L'action refuge
Rester immobile ne fait pas beaucoup avancer, dirait n'importe quel imbécile.
Certes. Mais, agir pour agir, se réfugier dans l'action, ne donne pas de meilleurs résultats. C'est pourtant devenu très tendance.
Cumulards et brasseurs de vent sont légion. Les mini-cartes de visite ne font plus l'affaire, il faut des parchemins pour lister les fonctions. Père de famille et acteur amateur, comptable et bouddhiste, membre du club de macramé et pianiste à ses heures, parent d'élève et touriste, cuistot du dimanche et marathonien, président du syndic et footeux vétéran, consommateur avisé et altermondialiste engagé, facebookien et bouliste, syndicaliste et supporter, jenpasse et desmeilleures. Tout ça peut tenir en un seul homme.
Mais comment font-ils ? Bons à tout, bons à rien ? Héros des temps modernes ? Stressés volontaires ? Suicidaires stratégiques ? Agités du bocal ? Victimes consentantes* ?

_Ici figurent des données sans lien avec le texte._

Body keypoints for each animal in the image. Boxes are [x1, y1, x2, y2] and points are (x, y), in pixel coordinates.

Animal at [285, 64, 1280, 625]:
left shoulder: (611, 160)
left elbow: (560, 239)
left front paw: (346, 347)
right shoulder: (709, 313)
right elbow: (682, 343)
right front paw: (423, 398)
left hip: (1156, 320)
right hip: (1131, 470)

Combleurs de vide intérieur me semble mieux convenir à ce spectacle. Fuyeurs de l'introspection apeurés d'avance par ce qu'ils pourraient trouver en s'arrêtant, en se remettant en question, m'apparait assez évident.

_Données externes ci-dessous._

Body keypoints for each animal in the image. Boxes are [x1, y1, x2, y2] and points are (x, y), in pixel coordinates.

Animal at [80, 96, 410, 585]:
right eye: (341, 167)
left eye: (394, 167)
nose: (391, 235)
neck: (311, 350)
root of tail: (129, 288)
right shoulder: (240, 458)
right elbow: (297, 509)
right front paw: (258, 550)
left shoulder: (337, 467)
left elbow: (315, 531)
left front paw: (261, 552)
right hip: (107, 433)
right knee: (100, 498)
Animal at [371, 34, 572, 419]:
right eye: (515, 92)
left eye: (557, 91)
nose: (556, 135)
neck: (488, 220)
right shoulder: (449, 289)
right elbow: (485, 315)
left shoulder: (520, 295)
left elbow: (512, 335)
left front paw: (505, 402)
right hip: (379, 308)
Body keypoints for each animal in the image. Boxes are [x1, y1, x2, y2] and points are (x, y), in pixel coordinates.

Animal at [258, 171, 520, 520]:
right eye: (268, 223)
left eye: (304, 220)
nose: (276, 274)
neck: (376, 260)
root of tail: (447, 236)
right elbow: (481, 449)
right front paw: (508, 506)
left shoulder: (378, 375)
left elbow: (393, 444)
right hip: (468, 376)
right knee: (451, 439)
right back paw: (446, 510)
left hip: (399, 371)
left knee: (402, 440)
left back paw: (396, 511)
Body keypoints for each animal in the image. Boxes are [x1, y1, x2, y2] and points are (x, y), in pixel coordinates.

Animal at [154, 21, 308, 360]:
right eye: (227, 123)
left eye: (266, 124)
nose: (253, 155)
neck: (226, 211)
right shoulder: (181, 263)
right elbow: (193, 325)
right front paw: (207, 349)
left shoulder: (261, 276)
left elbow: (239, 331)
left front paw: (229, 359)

Le "toujours plus de la même chose" fera l'affaire et justifiera l'action qui de cause deviendra conséquence. Il sera toujours plus aisé de se plaindre, du temps qui manque, de la fatigue, de l'approximatif, de l'accident cardiaque, de la vie ratée, de l'immobilisme des autres.
L'action n'est pas parfaite ? Vite, une autre action pour réparer. Et rien ne se répare. Forcément.
Tombés dans des sables mouvants, ils s'agitent et s'enfoncent. Ne leur expliquez pas, ils ne veulent pas comprendre. Agir, bouger, c'est leur credo. Réfléchir, c'est pour les feignants.
Le nez dans le guidon n'est ni une obligation, ni une fatalité. Il n'y a aucun héroïsme à sur-agir. L'humilité voudrait qu'on fasse moins et bien et l'orgueil pousse à montrer, démontrer, justifier.
Même ceux qui dénoncent une société de compétition et de paraitre s'adonnent à ce sport sans le savoir. Opposants d'un système, ils entrent dans la danse et le perpétue.
Ce n'est pas agir qui les intéresse, c'est montrer qu'ils agissent, tous sous la dictature du regard de l'autre.
Ils aiment beaucoup avoir des papiers partout et nous expliquer que c'est leur bordel organisé, que c'est comme ça qu'ils s'y retrouvent. Pendant ce temps-là, on fait illusion. Si le voisin à un bureau vide et une mémoire et des tiroirs pleins, qu'on se le dise, c'est un paresseux.
Mais les projecteurs sont plus doués pour éclairer l'action, le mouvement et adorent par dessus tout l'agitation et le spectacle.
N'a plus de valeur que ce qui se voit, puisque ne se vend que ce qui se voit.
Et le pire c'est que souvent, on agit pour se montrer à soi même. On se rassure cinq minutes, puis on retourne dans la roue à courir comme un hamster... toujours plus vite et toujours au même endroit... dans sa cage.